Compreender a ciência

Desidério Murcho
Defending Science — Within Reason: Between Scientism and Cynicism,de Susan Haack
Prometheus Books, 2003, 411 pp.
Comprar

Haverá algo de comum à física, biologia e química, que a distinga da matemática, da história ou da filosofia? O partidário do cientismo declara que há algo de especial, sendo estas ciências as únicas verdadeiramente "científicas" — o resto é colecção de selos. Os pós-modernistas concordam, mas acham que o que realmente importa são as colecções de selos — ou seja, a ciência comprometida socialmente, a ciência como ideologia, a ciência como distorção dos factos para melhor servir ideais políticos. Entre os dois extremos, levantam-se vozes de sensatez, que defendem a racionalidade da ciência, mas uma versão alargada da racionalidade. É o caso de Susan Haack, uma das mais prestigiadas filósofas da lógica e epistemólogas contemporâneas. Este livro mereceu já os elogios de Jacques Barzun (autor de Da Alvorada à Decadência, Gradiva) e de Gerald Holton (autor de A Cultura Científica e os seus Inimigos, Gradiva), declarando-se Steven Weinberg, tantas vezes também ele muito próximo do cientismo serôdio, um leitor fiel de Haack.

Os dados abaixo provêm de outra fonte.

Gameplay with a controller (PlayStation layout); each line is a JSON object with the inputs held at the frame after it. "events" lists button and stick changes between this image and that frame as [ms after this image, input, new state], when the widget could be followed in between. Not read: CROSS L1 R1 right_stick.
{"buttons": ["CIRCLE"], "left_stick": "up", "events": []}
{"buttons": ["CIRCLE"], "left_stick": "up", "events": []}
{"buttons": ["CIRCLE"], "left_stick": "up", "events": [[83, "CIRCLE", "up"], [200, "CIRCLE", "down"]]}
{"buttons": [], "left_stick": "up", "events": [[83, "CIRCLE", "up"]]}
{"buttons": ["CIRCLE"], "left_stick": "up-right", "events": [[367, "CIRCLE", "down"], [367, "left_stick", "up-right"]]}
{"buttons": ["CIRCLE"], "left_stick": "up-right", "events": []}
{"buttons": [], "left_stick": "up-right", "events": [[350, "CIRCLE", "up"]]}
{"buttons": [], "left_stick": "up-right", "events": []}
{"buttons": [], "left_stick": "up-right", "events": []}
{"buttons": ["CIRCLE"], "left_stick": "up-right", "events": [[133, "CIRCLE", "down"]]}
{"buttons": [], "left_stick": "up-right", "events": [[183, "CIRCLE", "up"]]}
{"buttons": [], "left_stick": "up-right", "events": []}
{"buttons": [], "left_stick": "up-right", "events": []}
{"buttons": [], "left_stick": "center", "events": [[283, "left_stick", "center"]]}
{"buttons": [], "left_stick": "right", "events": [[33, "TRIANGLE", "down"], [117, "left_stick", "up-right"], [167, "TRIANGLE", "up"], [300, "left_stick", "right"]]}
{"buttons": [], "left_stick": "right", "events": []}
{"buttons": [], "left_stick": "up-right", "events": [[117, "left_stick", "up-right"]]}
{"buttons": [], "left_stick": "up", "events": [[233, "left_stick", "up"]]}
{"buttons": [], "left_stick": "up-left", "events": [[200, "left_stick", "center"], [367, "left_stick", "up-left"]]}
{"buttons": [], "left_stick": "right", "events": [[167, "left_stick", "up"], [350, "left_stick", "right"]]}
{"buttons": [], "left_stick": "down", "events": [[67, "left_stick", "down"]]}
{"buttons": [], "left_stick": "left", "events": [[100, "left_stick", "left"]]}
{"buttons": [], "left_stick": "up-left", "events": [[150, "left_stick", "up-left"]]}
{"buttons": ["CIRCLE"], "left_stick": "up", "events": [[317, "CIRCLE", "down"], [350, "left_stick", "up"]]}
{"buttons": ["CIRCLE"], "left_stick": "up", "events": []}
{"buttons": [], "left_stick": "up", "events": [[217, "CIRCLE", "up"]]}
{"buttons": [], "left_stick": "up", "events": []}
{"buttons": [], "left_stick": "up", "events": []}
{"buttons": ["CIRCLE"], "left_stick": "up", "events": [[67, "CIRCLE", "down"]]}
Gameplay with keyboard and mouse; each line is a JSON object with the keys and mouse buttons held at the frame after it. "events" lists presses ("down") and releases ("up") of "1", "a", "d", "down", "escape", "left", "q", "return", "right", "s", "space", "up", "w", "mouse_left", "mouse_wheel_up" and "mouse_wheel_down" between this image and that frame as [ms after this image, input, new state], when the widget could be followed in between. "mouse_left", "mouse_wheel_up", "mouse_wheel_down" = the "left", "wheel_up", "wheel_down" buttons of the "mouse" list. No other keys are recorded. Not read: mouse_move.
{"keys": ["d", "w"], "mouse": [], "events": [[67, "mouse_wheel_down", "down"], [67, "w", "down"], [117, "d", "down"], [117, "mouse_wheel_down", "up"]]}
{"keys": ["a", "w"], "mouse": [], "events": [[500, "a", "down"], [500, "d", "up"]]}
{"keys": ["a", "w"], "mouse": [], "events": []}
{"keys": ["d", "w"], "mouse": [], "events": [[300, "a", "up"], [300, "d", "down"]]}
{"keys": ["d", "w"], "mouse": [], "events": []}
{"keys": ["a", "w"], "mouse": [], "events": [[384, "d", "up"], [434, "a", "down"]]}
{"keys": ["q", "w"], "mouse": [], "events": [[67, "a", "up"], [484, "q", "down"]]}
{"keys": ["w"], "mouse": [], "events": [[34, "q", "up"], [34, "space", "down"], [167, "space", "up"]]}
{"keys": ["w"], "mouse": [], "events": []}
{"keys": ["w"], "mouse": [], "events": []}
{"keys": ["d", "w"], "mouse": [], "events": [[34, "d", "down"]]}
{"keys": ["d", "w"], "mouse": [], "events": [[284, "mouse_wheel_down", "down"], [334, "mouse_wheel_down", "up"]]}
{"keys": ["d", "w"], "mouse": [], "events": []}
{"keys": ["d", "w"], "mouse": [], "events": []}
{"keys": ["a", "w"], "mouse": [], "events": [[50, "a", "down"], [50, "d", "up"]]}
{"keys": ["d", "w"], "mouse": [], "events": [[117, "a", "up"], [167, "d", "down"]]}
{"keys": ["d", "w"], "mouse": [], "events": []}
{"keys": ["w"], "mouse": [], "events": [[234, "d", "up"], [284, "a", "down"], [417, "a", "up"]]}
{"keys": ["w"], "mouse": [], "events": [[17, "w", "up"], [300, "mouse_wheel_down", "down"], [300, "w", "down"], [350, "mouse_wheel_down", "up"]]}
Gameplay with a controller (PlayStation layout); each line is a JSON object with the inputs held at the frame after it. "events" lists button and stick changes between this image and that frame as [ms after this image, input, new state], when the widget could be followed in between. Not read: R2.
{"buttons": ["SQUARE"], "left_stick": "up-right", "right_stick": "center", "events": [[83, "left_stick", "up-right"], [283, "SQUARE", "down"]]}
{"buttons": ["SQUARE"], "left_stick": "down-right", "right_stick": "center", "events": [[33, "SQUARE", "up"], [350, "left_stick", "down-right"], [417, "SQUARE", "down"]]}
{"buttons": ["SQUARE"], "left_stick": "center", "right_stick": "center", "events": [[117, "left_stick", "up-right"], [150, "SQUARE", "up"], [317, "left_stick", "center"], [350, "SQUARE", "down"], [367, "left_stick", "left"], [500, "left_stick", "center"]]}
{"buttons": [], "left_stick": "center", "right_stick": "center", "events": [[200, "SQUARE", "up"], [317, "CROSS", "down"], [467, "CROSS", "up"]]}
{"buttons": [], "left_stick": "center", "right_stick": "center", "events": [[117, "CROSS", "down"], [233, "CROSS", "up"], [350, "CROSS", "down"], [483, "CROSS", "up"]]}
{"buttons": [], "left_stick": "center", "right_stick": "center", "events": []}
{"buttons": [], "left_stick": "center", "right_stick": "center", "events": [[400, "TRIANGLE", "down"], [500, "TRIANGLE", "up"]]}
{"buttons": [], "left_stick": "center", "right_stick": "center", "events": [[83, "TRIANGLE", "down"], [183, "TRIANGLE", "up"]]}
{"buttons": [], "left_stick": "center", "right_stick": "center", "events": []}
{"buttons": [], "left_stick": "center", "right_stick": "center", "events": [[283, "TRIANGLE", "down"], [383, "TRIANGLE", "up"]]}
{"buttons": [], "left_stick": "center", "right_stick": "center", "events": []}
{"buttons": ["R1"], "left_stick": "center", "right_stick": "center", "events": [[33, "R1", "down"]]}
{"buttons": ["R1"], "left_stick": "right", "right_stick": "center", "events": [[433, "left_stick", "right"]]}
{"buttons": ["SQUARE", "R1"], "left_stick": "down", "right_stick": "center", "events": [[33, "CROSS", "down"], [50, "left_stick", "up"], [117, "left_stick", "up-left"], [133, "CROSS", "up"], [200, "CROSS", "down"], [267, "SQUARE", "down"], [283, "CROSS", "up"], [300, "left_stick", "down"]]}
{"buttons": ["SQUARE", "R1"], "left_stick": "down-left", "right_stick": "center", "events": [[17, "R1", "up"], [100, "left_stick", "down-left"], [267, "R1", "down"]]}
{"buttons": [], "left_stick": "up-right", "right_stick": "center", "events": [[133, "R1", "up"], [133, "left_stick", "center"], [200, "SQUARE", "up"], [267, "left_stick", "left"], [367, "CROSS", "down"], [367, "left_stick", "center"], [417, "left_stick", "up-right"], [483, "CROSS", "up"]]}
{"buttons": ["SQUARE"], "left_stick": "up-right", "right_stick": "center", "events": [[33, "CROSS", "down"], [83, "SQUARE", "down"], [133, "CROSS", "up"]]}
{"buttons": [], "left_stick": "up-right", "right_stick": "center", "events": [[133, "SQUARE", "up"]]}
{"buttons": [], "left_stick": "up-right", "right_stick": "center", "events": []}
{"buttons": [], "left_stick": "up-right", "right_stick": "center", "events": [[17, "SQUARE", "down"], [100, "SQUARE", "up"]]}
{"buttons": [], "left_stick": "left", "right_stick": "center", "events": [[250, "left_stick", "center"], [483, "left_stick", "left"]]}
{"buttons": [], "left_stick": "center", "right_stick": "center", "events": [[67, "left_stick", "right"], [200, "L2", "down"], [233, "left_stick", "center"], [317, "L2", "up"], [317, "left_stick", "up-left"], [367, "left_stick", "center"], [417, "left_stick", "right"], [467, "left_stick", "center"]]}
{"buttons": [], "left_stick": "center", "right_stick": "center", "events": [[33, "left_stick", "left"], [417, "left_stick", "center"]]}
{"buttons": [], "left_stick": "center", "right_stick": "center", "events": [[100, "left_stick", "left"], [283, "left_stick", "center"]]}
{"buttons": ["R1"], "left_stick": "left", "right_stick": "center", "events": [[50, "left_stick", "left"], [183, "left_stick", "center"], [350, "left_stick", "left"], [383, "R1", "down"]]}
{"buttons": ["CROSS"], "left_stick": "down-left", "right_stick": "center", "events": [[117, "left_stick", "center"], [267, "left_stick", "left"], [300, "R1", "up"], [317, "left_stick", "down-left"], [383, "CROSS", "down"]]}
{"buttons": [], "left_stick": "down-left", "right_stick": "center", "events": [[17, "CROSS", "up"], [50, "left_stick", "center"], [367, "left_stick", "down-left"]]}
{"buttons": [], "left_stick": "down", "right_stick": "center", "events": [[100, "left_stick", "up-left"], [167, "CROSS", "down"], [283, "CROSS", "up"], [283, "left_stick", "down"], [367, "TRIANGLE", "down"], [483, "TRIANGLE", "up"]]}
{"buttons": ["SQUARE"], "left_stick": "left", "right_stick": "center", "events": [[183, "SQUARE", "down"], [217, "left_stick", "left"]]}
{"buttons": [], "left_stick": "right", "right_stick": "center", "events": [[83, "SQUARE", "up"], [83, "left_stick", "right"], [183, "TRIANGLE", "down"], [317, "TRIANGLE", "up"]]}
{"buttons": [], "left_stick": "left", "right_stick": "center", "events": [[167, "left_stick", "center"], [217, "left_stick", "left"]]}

Em doze capítulos escritos com imensa verve e acessíveis mesmo a quem desconhece a bibliografia técnica de filosofia da ciência, Haack apresenta as suas ideias sobre a natureza da ciência. Numa palavra, a autora defende que o que caracteriza as ciências como a física ou a biologia é a aposta decidida na racionalidade, deitando-se mão de tudo o que nos possa ajudar a descobrir a verdade das coisas. Assim, no caso da física ou da biologia, recorre-se à experimentação, mas o mesmo não se faz em muitas áreas da cosmologia e certamente que não se faz tal coisa em lógica ou matemática — que não são menos científicas por isso. Há assim algo que distingue todas as práticas académicas sérias dos falsos estudos, que não procuram a verdade das coisas, mas antes a distorção das coisas para baterem certo com os seus preconceitos ideológicos preferidos.

O principal responsável pela perspectiva errada das ciências que é partilhada pelo cientismo e pelo cinismo é o positivismo lógico. Deste ponto de vista, a ciência faz-se segundo o modelo da máquina de salsichas: há um motor de raciocínio lógico, e há um canal de entrada e um canal de saída. No canal de entrada metem-se as observações e do outro lado saem as teorias científicas. Como este modelo nunca pôde ser desenvolvido cabalmente, como os positivistas desejavam, o positivismo deu origem ao cinismo, que declara estar a física ao nível da bruxaria. Em ambos os casos, estamos perante o que se poderia chamar provincianismo cognitivo: uma visão simplista da racionalidade e da ciência. Sintoma de provincianismo cognitivo está ainda presente em quem declara que é na aplicação tecnológica que está a diferença da física, pois como é evidente a tecnologia já existia muito antes de existir física, e sempre funcionou suficientemente bem para que os seres humanos não se tivessem extinguido. É por isso que mandar os cínicos atirar-se da janela para lhes provar que a gravidade é real revela uma enorme incompreensão.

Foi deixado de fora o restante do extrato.